Recorded information Block Start
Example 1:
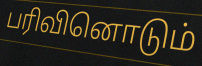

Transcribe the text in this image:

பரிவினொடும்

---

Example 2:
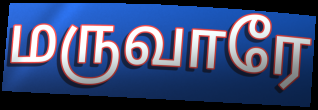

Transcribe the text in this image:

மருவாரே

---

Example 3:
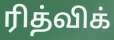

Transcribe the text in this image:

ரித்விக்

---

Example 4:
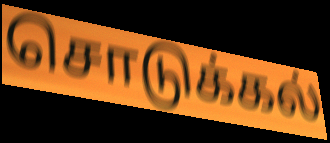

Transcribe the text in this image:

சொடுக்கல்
Recorded information Block End
- _What is required_
Check each line of the data above for the word "Example", then state how many lines have it. Give the number alone.

- _Response area_
4